Mumbai: Benchmark Indian indices rose for the third straight session on retail buying and DII, supported by lower US Treasuries and the dollar, which reignited risk sentiment in global financial markets in what some analysts say could be the start of an early Santa Claus rally The key risk to the rebound from the lows is a widening of the West Asian conflict, which could upend global markets, market veterans say.
The Nifty and Sensex gained nine-tenths of a percent each at 19,411.75 and 64,958.69 while the Nifty small cap 250 jumped 1.07% to 12,384.35 while the Nifty Midcap 150 rose 0.9% to 12,75,953.
While FPIs sold temporary ₹549 crore, DIIs bought net ₹595.7 crore, implying that retail direct investors also entered the Monday rally in a major way.
Sentiment turned after November 1, when the Fed kept a key interest rate unchanged for the second time since September, after raising it from near zero last March to 5.25% until July this year.
The US 10-year Treasury slipped from 4.73% on November 1 to 4.59% on the day of November 6, while the dollar index, which measures the dollar against a basket of six currencies, fell 1.85% to 104.90 on the day of November 6 during the same period. “The Indian markets are being driven by the risk in the global markets after a break from the Fed, reinforced by weak jobs in October, which could be the start of an early St. Nick,” said Andrew Holland. CEO, Avendus Capital Public Markets Alternate Strategies. “The weak jobs report puts pressure on the Fed to hike again in December and raises expectations of an interest rate cut next year, which the markets could start pricing in. This will result in short covering in stocks and bonds, which we are also seeing in India.”
FPIs sold shares ₹24,548 crore last month, the most in nine months and lifted cumulative net bearish bets on index futures to a near-record high of 175,698 on 2 November, the most since the 196,378 contracts they sold net on 22 March. Certainly, they cut the pants to 162,694 contracts on November 3. Data for 6 November had not been uploaded by NSE till press time. Additional short covering could push the market higher.

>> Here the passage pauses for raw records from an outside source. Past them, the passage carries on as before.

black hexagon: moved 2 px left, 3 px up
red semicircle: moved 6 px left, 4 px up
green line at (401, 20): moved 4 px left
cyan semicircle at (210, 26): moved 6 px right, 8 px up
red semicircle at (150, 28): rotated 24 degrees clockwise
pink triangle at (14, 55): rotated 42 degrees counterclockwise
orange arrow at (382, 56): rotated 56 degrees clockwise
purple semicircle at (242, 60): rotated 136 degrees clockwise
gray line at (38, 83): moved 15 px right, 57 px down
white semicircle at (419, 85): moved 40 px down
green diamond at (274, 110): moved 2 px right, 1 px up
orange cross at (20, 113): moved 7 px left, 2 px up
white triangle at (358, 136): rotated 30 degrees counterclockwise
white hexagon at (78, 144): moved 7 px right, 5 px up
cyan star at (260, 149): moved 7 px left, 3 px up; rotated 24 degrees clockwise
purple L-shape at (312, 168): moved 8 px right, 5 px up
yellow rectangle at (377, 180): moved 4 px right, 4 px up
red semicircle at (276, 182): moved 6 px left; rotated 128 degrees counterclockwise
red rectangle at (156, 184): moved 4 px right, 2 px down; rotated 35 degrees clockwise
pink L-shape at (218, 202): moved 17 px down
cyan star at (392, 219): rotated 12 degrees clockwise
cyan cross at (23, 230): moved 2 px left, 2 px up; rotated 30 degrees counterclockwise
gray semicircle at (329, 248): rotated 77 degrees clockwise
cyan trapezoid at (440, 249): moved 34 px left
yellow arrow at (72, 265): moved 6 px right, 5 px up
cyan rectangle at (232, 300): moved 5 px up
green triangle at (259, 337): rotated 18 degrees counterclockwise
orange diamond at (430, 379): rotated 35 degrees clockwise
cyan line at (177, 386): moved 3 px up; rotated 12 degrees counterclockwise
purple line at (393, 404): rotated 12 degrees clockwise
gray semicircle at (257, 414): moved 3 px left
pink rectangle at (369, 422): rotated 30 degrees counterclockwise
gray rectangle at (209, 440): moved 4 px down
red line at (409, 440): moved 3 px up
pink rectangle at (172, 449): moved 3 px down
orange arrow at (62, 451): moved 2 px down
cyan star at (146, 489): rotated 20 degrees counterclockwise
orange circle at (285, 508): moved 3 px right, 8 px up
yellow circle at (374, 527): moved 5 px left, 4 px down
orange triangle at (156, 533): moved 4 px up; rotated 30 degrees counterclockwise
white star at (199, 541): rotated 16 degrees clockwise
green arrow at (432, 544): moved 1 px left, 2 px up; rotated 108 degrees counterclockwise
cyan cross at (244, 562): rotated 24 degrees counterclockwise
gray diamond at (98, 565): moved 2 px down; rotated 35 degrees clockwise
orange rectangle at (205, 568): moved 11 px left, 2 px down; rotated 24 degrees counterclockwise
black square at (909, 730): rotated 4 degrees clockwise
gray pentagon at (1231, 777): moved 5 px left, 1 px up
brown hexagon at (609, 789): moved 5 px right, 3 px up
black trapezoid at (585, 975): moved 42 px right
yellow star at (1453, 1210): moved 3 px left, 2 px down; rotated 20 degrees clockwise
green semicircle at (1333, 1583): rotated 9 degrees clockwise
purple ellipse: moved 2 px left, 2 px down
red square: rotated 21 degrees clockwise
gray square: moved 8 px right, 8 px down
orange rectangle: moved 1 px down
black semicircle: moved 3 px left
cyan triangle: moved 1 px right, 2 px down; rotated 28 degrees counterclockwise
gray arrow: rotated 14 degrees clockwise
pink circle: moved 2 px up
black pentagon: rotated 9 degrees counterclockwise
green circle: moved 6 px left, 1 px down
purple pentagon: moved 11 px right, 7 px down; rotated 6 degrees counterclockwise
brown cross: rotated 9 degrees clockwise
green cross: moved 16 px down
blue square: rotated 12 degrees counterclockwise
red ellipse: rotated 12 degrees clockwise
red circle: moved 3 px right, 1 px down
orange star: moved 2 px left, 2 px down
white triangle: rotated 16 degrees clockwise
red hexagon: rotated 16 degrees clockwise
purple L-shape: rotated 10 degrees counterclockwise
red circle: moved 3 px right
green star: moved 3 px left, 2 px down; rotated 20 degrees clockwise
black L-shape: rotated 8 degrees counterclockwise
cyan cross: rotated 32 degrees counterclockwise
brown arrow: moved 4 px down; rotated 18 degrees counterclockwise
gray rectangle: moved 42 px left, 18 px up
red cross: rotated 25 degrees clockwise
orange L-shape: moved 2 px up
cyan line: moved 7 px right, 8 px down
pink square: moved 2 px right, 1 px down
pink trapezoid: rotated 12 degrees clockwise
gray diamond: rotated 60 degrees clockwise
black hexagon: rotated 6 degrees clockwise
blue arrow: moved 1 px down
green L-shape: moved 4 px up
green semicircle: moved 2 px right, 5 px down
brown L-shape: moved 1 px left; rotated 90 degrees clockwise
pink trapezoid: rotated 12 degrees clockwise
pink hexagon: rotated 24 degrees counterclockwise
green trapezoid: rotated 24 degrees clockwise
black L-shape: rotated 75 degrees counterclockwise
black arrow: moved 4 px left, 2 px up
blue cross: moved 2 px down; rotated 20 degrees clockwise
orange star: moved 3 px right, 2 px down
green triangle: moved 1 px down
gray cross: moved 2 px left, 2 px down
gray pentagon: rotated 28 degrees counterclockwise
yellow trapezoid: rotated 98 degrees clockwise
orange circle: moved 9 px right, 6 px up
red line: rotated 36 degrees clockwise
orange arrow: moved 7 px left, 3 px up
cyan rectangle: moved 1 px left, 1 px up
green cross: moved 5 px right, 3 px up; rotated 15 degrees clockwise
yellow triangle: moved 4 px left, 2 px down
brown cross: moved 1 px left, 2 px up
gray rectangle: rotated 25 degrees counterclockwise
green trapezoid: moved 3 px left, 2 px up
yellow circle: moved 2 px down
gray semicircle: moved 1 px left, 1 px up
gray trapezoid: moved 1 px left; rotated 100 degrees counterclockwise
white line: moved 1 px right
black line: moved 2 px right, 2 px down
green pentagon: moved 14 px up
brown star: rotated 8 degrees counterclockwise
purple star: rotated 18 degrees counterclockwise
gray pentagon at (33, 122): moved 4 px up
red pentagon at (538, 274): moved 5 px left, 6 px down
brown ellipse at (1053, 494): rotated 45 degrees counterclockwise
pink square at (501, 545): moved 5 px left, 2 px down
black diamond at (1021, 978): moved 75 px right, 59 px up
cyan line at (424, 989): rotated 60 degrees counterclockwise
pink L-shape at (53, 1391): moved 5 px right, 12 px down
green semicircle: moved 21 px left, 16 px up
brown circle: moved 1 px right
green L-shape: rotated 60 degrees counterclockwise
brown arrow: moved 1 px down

Of all the broader market indices, the Nifty Smallcap 250 outperformed the benchmark by falling just 1.64% from its record high of 12590.45 on 18 October to 12384.35 on 6 November. This contrasts the Nifty’s 4% fall from a record high of 20222.45 on 15 September to 19411.75 on Monday and the Nifty Midcap 150’s 4.14% fall from a record high of 15599.05 on 15 September to 14954 most recently.
The small-cap index outperformance was led by BSE, which rose 26% between October 18 and November 6 to ₹1863.25. Angel One, Jindal Saw, Suzlon Energy and CreditAccess Grameen which gained between 22 and 25% were the other gainers.
“The Smallcap outperformance could continue, but I expect the rebound in Nifty to be limited to another 150-200 points,” said Abhilash Pagaria, head of Nuvama Quantitative and Alternative Research.
Deven Choksey, Managing Director of KR Choksey Stocks and Securities, expects the Nifty to oscillate between 18800-20000 soon.
Indeed on Monday the Nifty broke a key resistance of 19367, which is the 38.2% Fibonacci retracement of its fall from the record high of 20222.45 on September 15 to the low of 18838 on October 26. The next resistance, which coincides with the 61.8% retracement, is around 19700.